With the opening of a delivery center comprising some 800,000 sq. ft., Amazon is the largest employer in Revere, Massachusetts, just northeast of Boston. The $50 million facility employs 200 full-time and part-time employees in the suburb of some 50,000 residents.
That recent investment is emblematic not only of Amazon’s expanding ties to Boston, but of the emergence of Massachusetts, and Boston in particular, as a powerhouse for logistics-related operations.

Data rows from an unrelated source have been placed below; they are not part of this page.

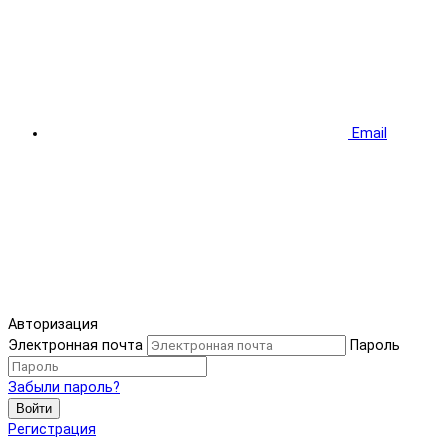
Email
Авторизация
Электронная почта
Пароль
Забыли пароль?
Войти
Регистрация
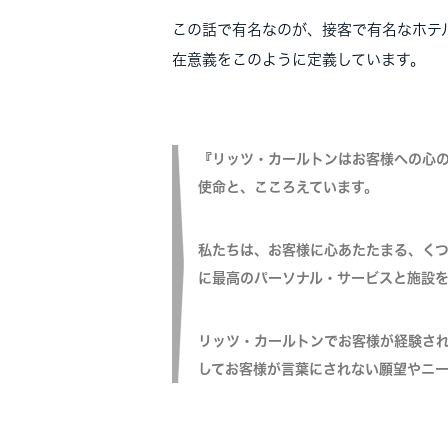
この話で有名なのが、接客で有名なホテ
在意義をこのように定義しています。
『リッツ・カールトンはお客様への心
使命と、こころえています。
私たちは、お客様に心あたたまる、く
に最高のパーソナル・サービスと施設
リッツ・カールトンでお客様が経験さ
してお客様が言葉にされない願望やニー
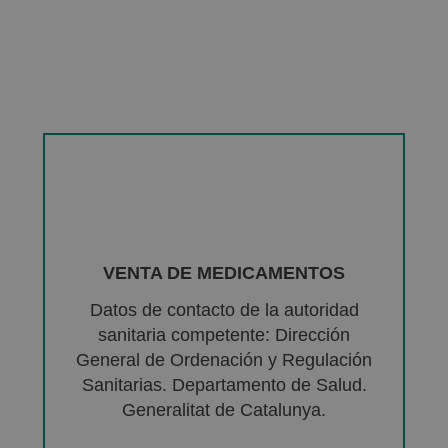
VENTA DE MEDICAMENTOS
Datos de contacto de la autoridad
sanitaria competente: Dirección
General de Ordenación y Regulación
Sanitarias. Departamento de Salud.
Generalitat de Catalunya.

Amazon, with about 4,000 employees, is in the midst of a big buildout across the eastern half of Massachusetts. Its numerous projects and plans to more than double its workforce make it the statewide leader in a race to expand and refine supply chains to serve the Northeast mega-market. In addition to the plan to create more than 3,000 jobs at its Boston technology hub, the online retail colossus is moving forward with huge distribution centers at its northern and southern borders, thus facilitating delivery throughout New England.

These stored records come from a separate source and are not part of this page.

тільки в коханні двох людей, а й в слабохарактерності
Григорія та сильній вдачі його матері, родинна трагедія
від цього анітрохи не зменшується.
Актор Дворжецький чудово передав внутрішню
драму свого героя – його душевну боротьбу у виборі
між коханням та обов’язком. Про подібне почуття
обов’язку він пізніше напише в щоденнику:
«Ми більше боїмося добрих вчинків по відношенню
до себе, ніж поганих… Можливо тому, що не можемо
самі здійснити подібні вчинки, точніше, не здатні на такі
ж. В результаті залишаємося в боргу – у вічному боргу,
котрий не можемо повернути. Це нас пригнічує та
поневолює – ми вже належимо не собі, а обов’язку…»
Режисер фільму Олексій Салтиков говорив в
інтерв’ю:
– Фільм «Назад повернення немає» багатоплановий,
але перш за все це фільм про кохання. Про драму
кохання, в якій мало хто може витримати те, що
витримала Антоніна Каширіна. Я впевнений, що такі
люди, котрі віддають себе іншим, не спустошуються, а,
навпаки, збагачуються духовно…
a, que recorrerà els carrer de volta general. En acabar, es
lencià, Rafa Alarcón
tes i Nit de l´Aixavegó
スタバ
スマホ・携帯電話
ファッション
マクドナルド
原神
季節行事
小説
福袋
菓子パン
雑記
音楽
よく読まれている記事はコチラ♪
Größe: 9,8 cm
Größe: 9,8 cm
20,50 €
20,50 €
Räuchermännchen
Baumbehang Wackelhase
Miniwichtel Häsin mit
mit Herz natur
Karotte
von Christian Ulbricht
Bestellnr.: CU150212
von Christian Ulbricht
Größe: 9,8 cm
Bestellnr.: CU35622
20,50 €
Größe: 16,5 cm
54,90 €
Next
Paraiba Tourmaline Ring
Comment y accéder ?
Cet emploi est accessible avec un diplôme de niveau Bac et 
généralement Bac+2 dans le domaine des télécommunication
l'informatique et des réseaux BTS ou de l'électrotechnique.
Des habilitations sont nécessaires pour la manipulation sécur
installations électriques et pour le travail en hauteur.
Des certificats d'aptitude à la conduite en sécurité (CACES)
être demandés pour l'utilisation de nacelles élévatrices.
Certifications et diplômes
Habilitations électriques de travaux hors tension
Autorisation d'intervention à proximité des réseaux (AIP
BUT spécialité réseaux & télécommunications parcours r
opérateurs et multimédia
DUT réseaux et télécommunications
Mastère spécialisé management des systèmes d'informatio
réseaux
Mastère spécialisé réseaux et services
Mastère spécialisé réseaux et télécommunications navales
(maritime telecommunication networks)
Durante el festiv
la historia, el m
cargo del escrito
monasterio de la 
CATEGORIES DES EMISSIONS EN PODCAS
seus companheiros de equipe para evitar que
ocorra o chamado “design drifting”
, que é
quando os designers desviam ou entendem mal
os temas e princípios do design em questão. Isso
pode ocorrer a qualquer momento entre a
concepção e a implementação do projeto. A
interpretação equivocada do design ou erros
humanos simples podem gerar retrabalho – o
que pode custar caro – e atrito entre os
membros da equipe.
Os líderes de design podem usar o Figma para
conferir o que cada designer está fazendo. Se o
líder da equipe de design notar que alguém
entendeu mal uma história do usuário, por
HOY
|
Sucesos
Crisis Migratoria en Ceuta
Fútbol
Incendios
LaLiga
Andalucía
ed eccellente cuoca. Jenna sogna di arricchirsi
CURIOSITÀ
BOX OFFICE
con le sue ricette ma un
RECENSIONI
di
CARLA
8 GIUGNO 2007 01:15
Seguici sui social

“Boston’s central location within New England,” noted CBRE in its recent Emerging Industrial Markets report, “gives it access to approximately 14.7 million households within a one-day drive. Driven by rising e-commerce sales, strong market fundamentals and a diverse tenant base, Boston will remain one of the country’s top industrial growth markets for the foreseeable future.”
Big Numbers
In North Andover, not far south of Manchester, New Hampshire, Amazon is receiving $27 million in tax incentives for a $400 million investment in a five-story storage and distribution center being built on 110 acres. The 3.8-million-sq. ft. complex will employ at least 1,500 full-time workers, and is expected to be completed by August of 2022. A smaller Amazon DC under construction in nearby Haverhill is expected to yield 150 new jobs.
A 1-million-sq.-ft. (93,000-sq.-m.) warehouse planned for the south-central Massachusetts town of Charlton will serve to bolster Amazon’s links to Providence, Rhode Island, and Hartford, Connecticut, to the south. The 1,000-job facility represents an investment of between $300 million and $400 million, according to Worcester’s Telegram & Gazette.
Newly announced distribution centers planned just north and south of Boston, including one in suburban Tewksbury that’s to create 700 jobs, will give Home Depot four such facilities within the greater Boston market, where the home improvement retailer currently operates logistics warehouses in Westford and Norwood.
Since the first of the year, 21 announced or completed warehousing projects in Massachusetts have merited inclusion in Site Selection’s Conway Projects Database.